さらに、前の連載で書いてきたように、サンデルや私の展開している政治哲学(コミュニタリアニズム)を科学的なポジティブ心理学と架橋して、つまり、哲学と科学の架橋を図って「哲学的科学」を提起した。ポジティブ心理学はウェルビーイング(幸福感)を中心概念とするから、「幸福を実現する学問」という原点の問題意識が、いよいよ現実化したわけだ。

でも、改めて思い返せば、かつては「幸福を実現する学問」のためには政治学だけではなく、哲学そのものが必要だと考えたのだった。政治哲学はこの両者の接点をなしているが、哲学の全体ではない。そこで、父の死を契機に、さらに視座を拡大し、哲学を起点として、この目標に挑戦しようと思い立ったわけである。

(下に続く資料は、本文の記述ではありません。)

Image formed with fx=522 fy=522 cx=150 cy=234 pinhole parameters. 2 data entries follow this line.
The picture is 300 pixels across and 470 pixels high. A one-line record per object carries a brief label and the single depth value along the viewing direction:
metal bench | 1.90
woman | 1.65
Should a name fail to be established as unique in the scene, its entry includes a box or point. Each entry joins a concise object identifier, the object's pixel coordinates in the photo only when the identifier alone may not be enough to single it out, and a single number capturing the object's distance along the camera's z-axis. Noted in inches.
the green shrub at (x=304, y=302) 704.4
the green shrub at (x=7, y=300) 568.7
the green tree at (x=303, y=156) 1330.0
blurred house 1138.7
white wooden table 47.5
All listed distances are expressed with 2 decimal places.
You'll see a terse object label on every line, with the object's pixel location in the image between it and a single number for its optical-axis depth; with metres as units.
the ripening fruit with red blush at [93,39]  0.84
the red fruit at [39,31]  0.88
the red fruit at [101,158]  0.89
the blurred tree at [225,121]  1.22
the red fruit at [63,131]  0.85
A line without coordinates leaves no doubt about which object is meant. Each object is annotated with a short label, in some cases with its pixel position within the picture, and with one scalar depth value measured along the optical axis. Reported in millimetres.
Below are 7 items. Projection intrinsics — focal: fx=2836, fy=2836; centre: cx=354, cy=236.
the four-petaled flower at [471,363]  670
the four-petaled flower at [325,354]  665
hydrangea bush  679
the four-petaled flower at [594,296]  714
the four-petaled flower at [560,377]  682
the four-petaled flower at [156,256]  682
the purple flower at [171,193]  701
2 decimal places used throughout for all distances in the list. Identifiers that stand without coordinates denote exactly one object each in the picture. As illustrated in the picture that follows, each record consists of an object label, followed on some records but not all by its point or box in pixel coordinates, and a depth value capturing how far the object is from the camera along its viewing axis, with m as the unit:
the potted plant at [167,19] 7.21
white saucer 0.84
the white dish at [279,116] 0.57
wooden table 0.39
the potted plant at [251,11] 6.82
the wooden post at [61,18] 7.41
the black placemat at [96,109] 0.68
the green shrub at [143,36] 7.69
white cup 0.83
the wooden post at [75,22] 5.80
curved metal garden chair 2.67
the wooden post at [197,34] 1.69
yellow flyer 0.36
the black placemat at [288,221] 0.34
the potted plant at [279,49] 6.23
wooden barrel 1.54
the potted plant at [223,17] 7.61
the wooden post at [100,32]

そこで、連載『栄福の時代を目指して』では、この課題にも立ち向かっていきたい。ただ、哲学というと、難しい学問と感じる人も多いだろう。確かに哲学用語を使うと意味がわかりにくくなりにくい。そこで、なるべく専門用語は使わずに書き、関心のある人向けには括弧内で補足したり、※などで注記する形で進めていくことにしよう。

哲学の本論は難解になりやすいので、デカルトの『方法序説』(岩波文庫、1997年)やカントの『プロレゴメナ』(岩波文庫、1977年)のように、平易に説明する著作が必要になる。そのような意味で「栄福学・序説」になり得れば幸いである。